Le dispositif de résidence en collège a notamment pour intérêt de conjuguer l’activité de conception d’un spectacle et les rencontres avec les élèves de l’établissement afin de leur présenter régulièrement des éléments du processus de création, tout au long de l’élaboration de l’œuvre. A travers ces rencontres fréquentes, les artistes tendent à donner une meilleure compréhension de leur travail et à tisser des liens entre eux et les jeunes spectateurs. Les collégiens prendront ainsi conscience des enjeux d’une création. Au plus près des artistes, ils pénètrent au cœur des ateliers volants, rencontrent costumier, scénographe, régisseur, etc. au moment même de leur recherche créative.

Depuis 2004, le travail de la SoupeCie est impulsé et guidé par Eric Domenicone et Yseult Welschinger, accompagnés de nombreux artistes et techniciens. La singularité première de la compagnie est la marionnette contemporaine. La forme en mouvement et le geste musical constituent le motif initial de ses recherches axées à la fois sur l’intime et sur les rouages de notre société.

Le dossier complet du projet en cliquant ici : La SoupeCie en résidence au collège Duvivier

Professeur Relais : Sophie Gueguen
Contact: Damien Listre : dlistre@lameridienne-luneville.fr / 03 83 76 48 66

 

Benoît Sicat en immersion à l’école maternelle Germain Charier

Association 16 rue de Plaisance / Benoît Sicat
Musique, arts plastiques

 

Benoît Sicat est accueilli de manière privilégiée cette saison à La Méridienne : avant de jouer le spectacle sonore interactif Le Son de la sève et de proposer un atelier parent-enfant durant le festival FACTO, il sera dans les lieux d’accueil de la petite enfance à Lunéville pour l’improvisation vocale et sonore Icilà du 21 au 23 mars 2017.

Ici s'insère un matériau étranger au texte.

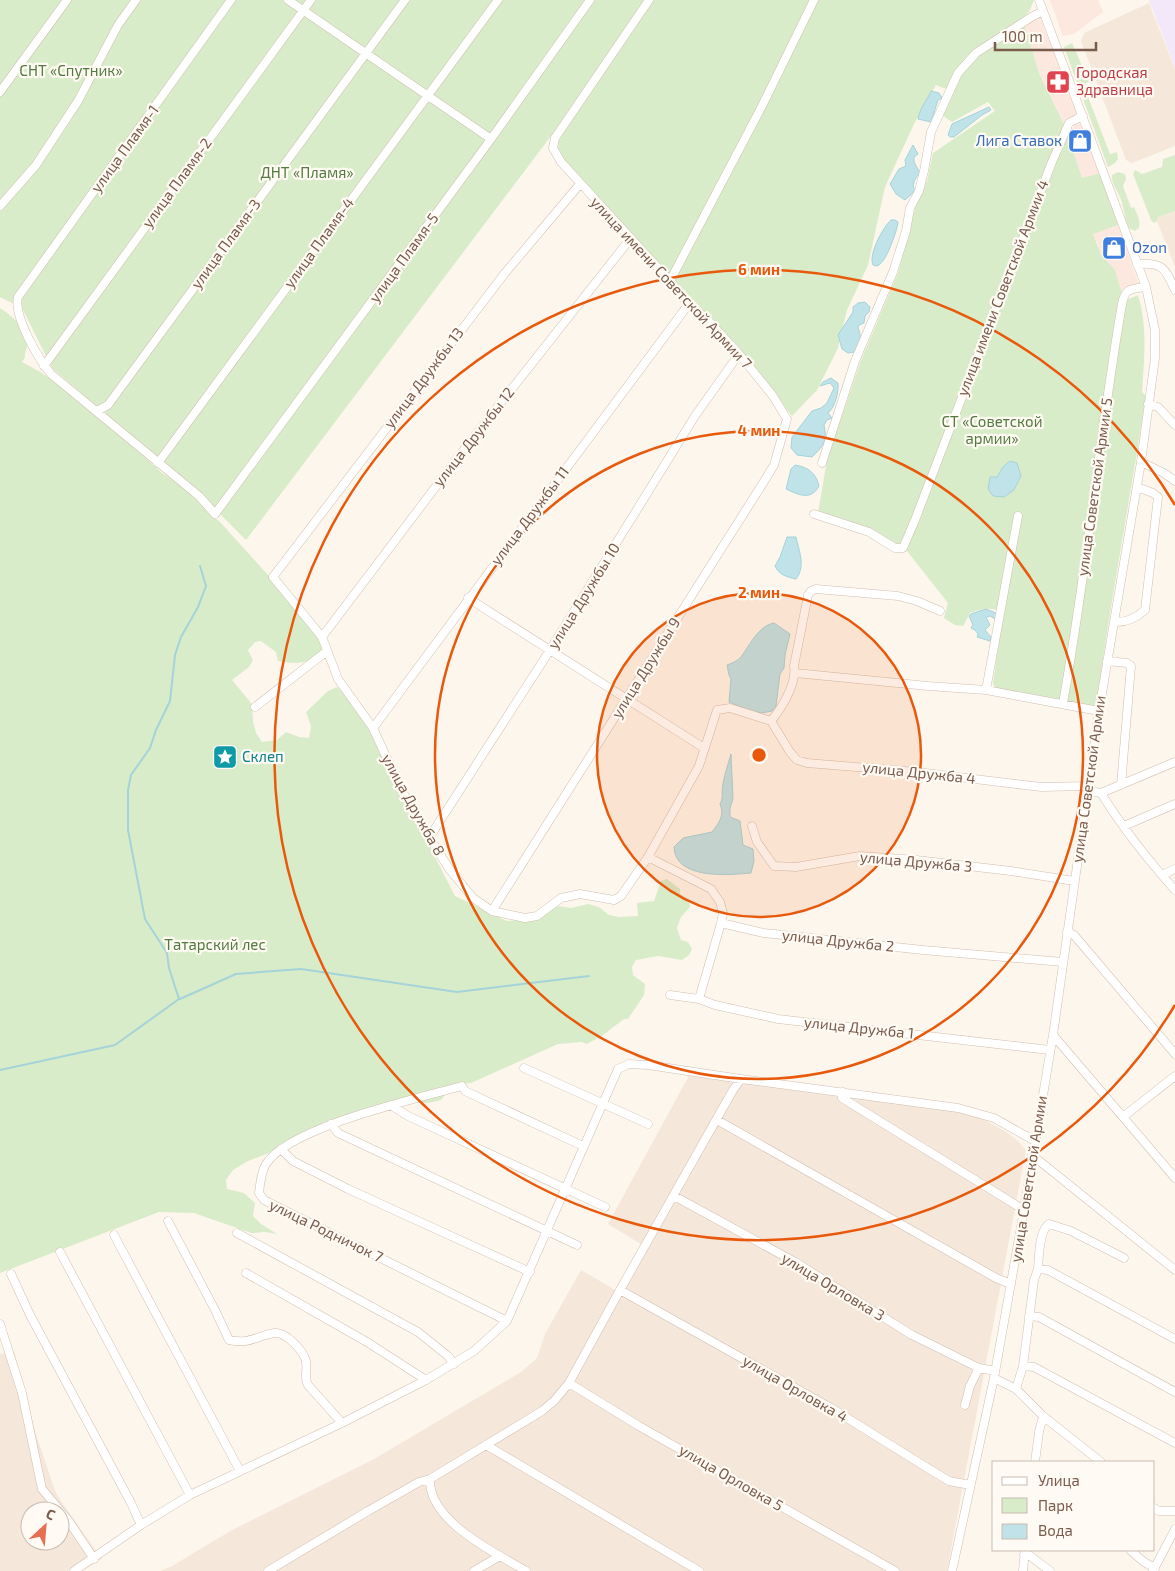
<svg xmlns="http://www.w3.org/2000/svg" width="1175" height="1571" viewBox="0 0 1175 1571" font-family="'Exo 2',sans-serif">
  <style>
    .residential { fill: #f5e8da; fill-rule: evenodd }
    .commercial { fill: #fde8e0 }
    .education { fill: #f3e8fa }
    .green { fill: #d8ecc9 }
    .water { fill: #bfe3e8; stroke: #a5d3da }
    .lines { fill: none; stroke-linecap: round; stroke-linejoin: round }
    .stream { stroke: #a5d3da; stroke-width: 2 }
    .minor-casing { stroke: #d1beb0; stroke-width: 9 }
    .minor { stroke: #fff; stroke-width: 8 }
    .ring { fill: none; stroke: #e8590c; stroke-width: 2.5 }
    .labels { text-anchor: middle; stroke-width: 4.5; stroke-linejoin: round; paint-order: stroke }
    .park-label { font-size: 15px; fill: #537a41; stroke: #fffaf3 }
    .health-label { font-size: 15px; fill: #be3a42; stroke: #fffaf3; text-anchor: start }
    .shop-label { font-size: 15px; fill: #366cbe; stroke: #fffaf3; text-anchor: end }
    .street-label { font-size: 15px; fill: #7a5c4d; stroke: #fffaf3 }
    .culture-label { font-size: 15px; fill: #0d838f; stroke: #fffaf3; text-anchor: start }
    .centre { fill: #e8590c; stroke: #fffaf3; stroke-width: 2.5 }
    .ring-label { font-size: 15px; text-anchor: middle; font-weight: bold; fill: #e8590c; stroke: #fffaf3; stroke-width: 4.5; stroke-linejoin: round; paint-order: stroke }
  </style>
  <rect width="100%" height="100%" fill="#fdf6ec"/>
  <path class="residential" d="M1149 3 1175 69V146L1132 163 1126 160 1081 41 1084 33Z
    M1175 211V267L1157 221 1158 217Z
    M691 1072 748 1083 964 1112 985 1120 1008 1133 1017 1140 1026 1150 947 1571H160L172 1566 232 1530 374 1459 521 1372 537 1358 545 1334 581 1270 617 1291 644 1246 608 1224Z
    M14 1351 35 1431 55 1491 61 1501 102 1559 82 1571H0V1354ZM30 1511H60V1541H30Z"/>
  <path class="commercial" d="M1050 0H1098L1103 12 1074 34 1063 36Z
    M1040 18 1059 65 1061 80 1067 93 1073 102 1078 115 1064 123 1039 73 1025 24Z
    M1080 124 1100 173 1082 178 1068 134 1075 125Z
    M1118 225 1139 285 1121 290 1115 270 1109 263 1102 257 1093 233Z"/>
  <path class="education" d="M1149 0H1175V68L1169 52Z"/>
  <path class="green" d="M0 0H645L551 136 246 540 199 493 52 368 22 308 0 297Z
    M654 0H1034L1030 10 1023 19 1039 73 1065 126 1082 178 1100 173 1118 225 1093 234 1102 257 1109 263 1115 270 1121 290 1129 299 1138 295C1148 327 1144 360 1142 392L1146 396C1130 500 1110 603 1096 708L995 688 993 683 1003 613C991 606 982 609 970 613L963 626 955 625 944 618 948 603 907 551 899 545 872 530 818 513 827 460 860 363 898 273 916 205 927 181 933 153 995 111 988 102 952 122 943 116 946 89 936 85 914 124 885 187 868 265 847 310 838 348 817 390 792 416 737 345 674 280 565 160 558 149 559 137Z
    M1072 43 1089 82 1083 84 1110 154 1117 152 1118 159 1115 163 1108 167 1064 47Z
    M1175 155V211L1158 217 1157 221 1154 223 1151 220 1133 174 1135 170 1142 174 1162 167 1163 159Z
    M1118 172 1125 174 1126 179 1123 186 1131 208 1134 207C1137 214 1141 221 1139 228L1135 231 1129 228C1124 217 1124 205 1119 195 1116 188 1111 183 1112 175Z
    M0 308C11 315 27 328 27 342 28 348 24 352 25 358L22 362 42 373 110 425 162 473 178 483 221 523 295 605 316 635 323 650C312 665 294 664 278 661L276 652 261 641 255 642 248 650 253 660 249 667 232 680 252 704 253 721 256 733 262 742 277 740 286 732 299 737 309 738 311 726 306 712 328 691 337 687 345 695 371 732 455 896 507 921 537 918 558 906 571 908 588 904 599 907 609 915 619 917 638 916 637 903 654 901 661 881 667 879 680 889V894L689 899 690 907 681 917 677 928 681 940 688 942 692 949 689 955 682 960 658 956 636 960 632 967 633 975 645 984 644 995 628 1019H624L603 1035 587 1044 581 1042 558 1044 471 1083 454 1084 441 1100 428 1103 395 1102 324 1122 274 1151 248 1161 233 1170 226 1180 227 1189 244 1193 255 1203 253 1216 261 1224 277 1234 265 1232 251 1233 194 1213 159 1212 0 1273Z"/>
  <path class="water" d="M931 91 939 93 942 98 938 100 931 122 918 119C920 107 927 101 931 91Z
    M989 107 991 110 982 115 954 137H950L948 135 952 124Z
    M913 145 918 154 914 157V162L920 173C915 178 911 185 915 191L905 200 896 194 890 184 899 169 906 166 905 160Z
    M891 220H895L898 222C897 231 887 259 880 264 877 267 876 266 873 265 868 255 883 227 891 220Z
    M865 302 870 307 869 312 865 316 864 323 859 325 858 328C863 338 858 343 855 352L848 353 842 349 838 335 853 312V307L858 303Z
    M831 378 838 383C839 391 835 408 828 413L832 418 827 420 824 425C828 442 823 446 812 457L797 455 791 448 792 437 812 411 821 408 827 403 834 388 830 383 820 386 823 382Z
    M1010 461 1017 463 1021 476 1014 490 1004 497 993 496 988 489 990 477H997L1003 467Z
    M795 465C808 467 816 473 819 486 811 501 799 495 786 489L791 469Z
    M787 537H796C799 551 806 566 796 579 787 577 779 575 775 566L780 557Z
    M986 609 996 613 997 616 995 619 990 616 986 617 990 625 985 630 991 637 990 641 977 637 978 634 975 630 971 628 973 625 969 616 971 614Z
    M774 623 790 634 785 655 784 668 780 674 776 706 772 711 762 713 751 711 729 702 731 679 729 675 727 665C732 663 738 661 741 657 750 645 758 626 774 623Z
    M731 754 733 799 730 808V817L740 821 743 845 753 849 754 861 751 873C729 875 675 880 674 847L683 838 712 832C719 823 725 815 720 804 724 797 721 792 723 784 725 773 728 764 731 754Z"/>
  <g class="lines">
    <path class="stream" d="M180 999 236 974 301 969 457 992 589 976
      M0 1070 115 1045 179 999 169 968 167 953 145 919 128 830V790L131 775 150 748 156 730 170 701 175 655 181 637 198 607 206 586 200 566"/>
    <defs>
      <path id="minor" d="M231 0 18 297C13 316 39 360 51 374L199 496 215 514 491 139 590 0
        M288 0 491 139
        M0 92 67 0
        M580 184 505 273 273 577 322 637 338 679 373 728 401 789 415 815 450 870 473 898 492 911 525 918 537 916 561 898 580 894 614 900 621 896 648 857 699 766 717 710 730 708 771 721
        M0 206 36 165 78 101 118 25 136 0
        M1137 264C1163 262 1165 268 1175 290
        M670 281 762 106 814 0
        M44 366 311 0
        M1148 404 1158 407 1175 425
        M97 411 108 405 405 0
        M1141 462 1164 473 1175 481
        M158 463 498 0
        M822 463 855 361 893 272 906 231 910 208 919 191 924 171 931 132 958 73 976 53 1033 16 1043 11
        M814 514 869 532 895 548H903L915 520 1052 162 1069 123 1083 116
        M468 598 704 748
        M1114 622C1126 623 1136 618 1145 610L1158 497 1153 493 1137 487
        M322 637 459 456 630 239
        M1107 661 1127 663 1131 666 1121 785
        M795 673 928 686 986 690 1099 711
        M986 690 1018 516
        M1063 703C1087 571 1099 437 1122 304 1125 288 1131 289 1146 287
        M255 707 327 651
        M771 721 790 752 797 760 807 763 917 772 1041 787 1088 786
        M771 721C782 708 797 683 794 666L808 595 811 591 816 589 898 596 917 601 940 611
        M373 728 688 305
        M1088 791 1101 793C1122 827 1148 860 1175 890
        M1101 793 1175 762
        M752 826 757 842 774 866 796 867 860 856 916 860 1011 871 1074 881
        M1124 826 1175 804
        M429 838 550 650 695 416 739 354
        M648 857 711 889 720 902 723 913 721 923 764 933 923 950 1063 962
        M1162 875 1175 869
        M492 911 763 483 774 465 787 419 773 396 739 354 705 317 688 305 670 281 561 162 553 148 555 138 649 0
        M1067 932 1074 935 1175 1054
        M670 995 699 999 715 1005 778 1019 1050 1050
        M699 999 721 923
        M1053 1035 1175 1178
        M524 1068 648 1124
        M843 1092 842 1098 1024 1210
        M392 1106 408 1116 605 1207
        M1123 1117 1175 1076
        M717 1120 996 1278 1011 1284
        M331 1124 338 1133 577 1245
        M281 1149 293 1161 348 1189 530 1272
        M1032 1155 1175 1270
        M674 1196 795 1262 912 1335 979 1368 995 1371
        M168 1221 215 1310 229 1340C250 1345 257 1335 275 1333 286 1332 301 1349 305 1358 309 1368 303 1376 308 1385L342 1423
        M237 1233 418 1332 448 1356 454 1364
        M114 1235 240 1471
        M60 1252 190 1495
        M1038 1269C1039 1257 1039 1230 1049 1224L1071 1231 1124 1258
        M246 1273 367 1342 426 1380
        M11 1274 30 1315 131 1503 141 1525
        M620 1290 831 1408 934 1472 949 1481 970 1485
        M1029 1316 1039 1317 1175 1392
        M507 1321 264 1200 259 1193C260 1184 261 1172 266 1164 289 1127 419 1098 462 1086L465 1091 583 1146
        M0 1324 22 1393 42 1489 68 1520 94 1559
        M1023 1366 1034 1367 1175 1443
        M994 1378 1016 1389 1043 1416 1101 1462
        M569 1383 639 1426 895 1571
        M1016 1389 1023 1366 1034 1280 1038 1269 1048 1270 1175 1339
        M965 1405 970 1386 979 1368
        M486 1445 699 1571
        M1035 1462 1039 1432 1043 1416
        M430 1479C428 1521 494 1552 526 1571
        M1154 1508 1159 1511H1175
        M1130 1550 1144 1562 1155 1568
        M1024 1555H1029L1050 1571
        M74 1571 141 1525 190 1495 342 1423 426 1380 474 1351 507 1321 618 1069 629 1064 648 1065 741 1079 958 1108 994 1118 1035 1141
        M268 1571 368 1511 419 1482 430 1479 542 1411 554 1401 569 1383 620 1290 733 1090 741 1079
        M474 1571 500 1556
        M952 1571 994 1378 1024 1210 1053 1035 1099 711 1141 462 1155 358V330L1146 287 1039 0
        M1023 1571 1025 1550
        M1153 1571 1175 1529"/>
    </defs>
    <use href="#minor" class="minor-casing"/>
    <use href="#minor" class="minor"/>
  </g>
  <circle cx="759" cy="755" r="162" fill="#e8590c" fill-opacity=".12"/>
  <g class="ring">
    <circle cx="759" cy="755" r="162"/>
    <circle cx="759" cy="755" r="324"/>
    <path d="M1175 1005A485 485 0 1 1 1175 505"/>
  </g>
  <defs>
    <symbol id="pharmacy-square" viewBox="-11 -11 22 22"><rect x="-9" y="-9" width="18" height="18" rx="4" fill="#e0444e" stroke="#fffaf3"/><path d="M-2-6h4v4h4v4h-4v4h-4v-4h-4v-4h4Z" fill="#fff"/></symbol>
    <symbol id="shop-square" viewBox="-11 -11 22 22"><rect x="-9" y="-9" width="18" height="18" rx="4" fill="#3f7fe0" stroke="#fffaf3"/><path d="M-5-2.5h2.3a2.7 3.5 0 0 1 5.4 0H5L5.5 6h-11ZM-1.5-2.5h3a1.5 2.3 0 0 0-3 0Z" fill="#fff"/></symbol>
    <symbol id="sight-square" viewBox="-11 -11 22 22"><rect x="-9" y="-9" width="18" height="18" rx="4" fill="#0f9aa8" stroke="#fffaf3"/><path d="M0-6L1.8-2.2L6-1.7L2.9 1.2L3.7 5.4L0 3.3L-3.7 5.4L-2.9 1.2L-6-1.7L-1.8-2.2Z" fill="#fff"/></symbol>
  </defs>
  <g fill-rule="evenodd">
    <use href="#pharmacy-square" x="1044" y="68" width="28" height="28"/>
    <use href="#shop-square" x="1066" y="127" width="28" height="28"/>
    <use href="#shop-square" x="1100" y="234" width="28" height="28"/>
    <use href="#sight-square" x="211" y="743" width="28" height="28"/>
  </g>
  <g class="labels">
    <g class="park-label">
      <text x="71" y="76">СНТ «Спутник»</text>
      <text x="307" y="178">ДНТ «Пламя»</text>
      <text x="992" y="427">СТ «Советской<tspan x="992" dy="17">армии»</tspan></text>
      <text x="215" y="950">Татарский лес</text>
    </g>
    <g class="health-label">
      <text x="1076" y="78">Городская<tspan x="1076" dy="17">Здравница</tspan></text>
    </g>
    <g class="shop-label">
      <text x="1062" y="146">Лига Ставок</text>
      <text x="1132" y="253" text-anchor="start">Ozon</text>
    </g>
    <g class="street-label">
      <text transform="translate(125 149) rotate(-54)" y="5">улица Пламя-1</text>
      <text transform="translate(177 183) rotate(-54)" y="5">улица Пламя-2</text>
      <text transform="translate(319 243) rotate(-54)" y="5">улица Пламя-4</text>
      <text transform="translate(226 244) rotate(-54)" y="5">улица Пламя-3</text>
      <text transform="translate(404 258) rotate(-54)" y="5">улица Пламя-5</text>
      <text transform="translate(671 283) rotate(47)" y="5">улица имени Советской Армии 7</text>
      <text transform="translate(1003 288) rotate(-69)" y="5">улица имени Советской Армии 4</text>
      <text transform="translate(424 378) rotate(-53)" y="5">улица Дружбы 13</text>
      <text transform="translate(474 437) rotate(-52)" y="5">улица Дружбы 12</text>
      <text transform="translate(1095 487) rotate(-82)" y="5">улица Советской Армии 5</text>
      <text transform="translate(530 516) rotate(-53)" y="5">улица Дружбы 11</text>
      <text transform="translate(584 596) rotate(-58)" y="5">улица Дружбы 10</text>
      <text transform="translate(646 668) rotate(-58)" y="5">улица Дружбы 9</text>
      <text transform="translate(919 773) rotate(6)" y="5">улица Дружба 4</text>
      <text transform="translate(1089 779) rotate(-82)" y="5">улица Советской Армии</text>
      <text transform="translate(413 805) rotate(61)" y="5">улица Дружба 8</text>
      <text transform="translate(916 862) rotate(5)" y="5">улица Дружба 3</text>
      <text transform="translate(838 941) rotate(6)" y="5">улица Дружба 2</text>
      <text transform="translate(859 1028) rotate(6)" y="5">улица Дружба 1</text>
      <text transform="translate(1029 1179) rotate(-81)" y="5">улица Советской Армии</text>
      <text transform="translate(326 1231) rotate(26)" y="5">улица Родничок 7</text>
      <text transform="translate(833 1287) rotate(31)" y="5">улица Орловка 3</text>
      <text transform="translate(795 1389) rotate(30)" y="5">улица Орловка 4</text>
      <text transform="translate(731 1478) rotate(30)" y="5">улица Орловка 5</text>
    </g>
    <g class="culture-label">
      <text x="242" y="762">Склеп</text>
    </g>
  </g>
  <circle cx="759" cy="755" r="8" class="centre"/>
  <g class="ring-label">
    <text x="759" y="275">6 мин</text>
    <text x="759" y="436">4 мин</text>
    <text x="759" y="598">2 мин</text>
  </g>
  <rect x="992" y="1461" width="162" height="90" fill="#fffaf3" stroke="#cabbb1"/>
  <rect x="1002" y="1477" width="25" height="8" fill="#ffffff" stroke="#cabbb1"/>
  <text x="1038" y="1486" font-size="15" fill="#7a5c4d">Улица</text>
  <rect x="1002" y="1498" width="25" height="15" fill="#d8ecc9" stroke="#cabbb1"/>
  <text x="1038" y="1511" font-size="15" fill="#7a5c4d">Парк</text>
  <rect x="1002" y="1524" width="25" height="15" fill="#bfe3e8" stroke="#cabbb1"/>
  <text x="1038" y="1536" font-size="15" fill="#7a5c4d">Вода</text>
  <g transform="translate(45 1526) rotate(26)"><circle r="24" fill="#fffaf3" stroke="#cabbb1"/>
  <path d="M0-4L9 19L0 12L-9 19Z" fill="#e76f51"/>
  <text y="-8" font-size="14" font-weight="bold" text-anchor="middle" fill="#7a5c4d">С</text>
  </g>
  <path d="M995 42v8h101v-8" fill="none" stroke="#7a5c4d" stroke-width="2.5"/>
  <text x="1002" y="42" font-size="15" fill="#7a5c4d" stroke="#fffaf3" stroke-width="4" paint-order="stroke">100 m</text>
</svg>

Dans la continuité du spectacle Le Son de la sève, il sera en immersion dans la cour de l’école maternelle Germain Charier le temps de trois demi-journées afin d’explorer les possibilités de la musique éolienne, ou comment jouer avec l’imprévu et la surprise… Il construira un orgue éolien, ainsi que des arcs pour haubaner l’ensemble, sur lesquels les enfants pourront interagir. Cet instrument en bois fonctionnera de manière autonome grâce à l’énergie du vent, mais pourra également être manipulé directement par les enfants : une structure musicale aléatoire reliant la main de l’homme aux éléments naturels. Cette installation sonore interactive empruntant au land art a pour vocation de circuler de cour d’école en cour d’école au gré des saisons.

Benoît Sicat est un artiste en chemin. Peintures, photographies, spectacles, films, jardins, terriers, lutherie bocagère, improvisation vocale… Il est là toujours où on ne l’attend pas.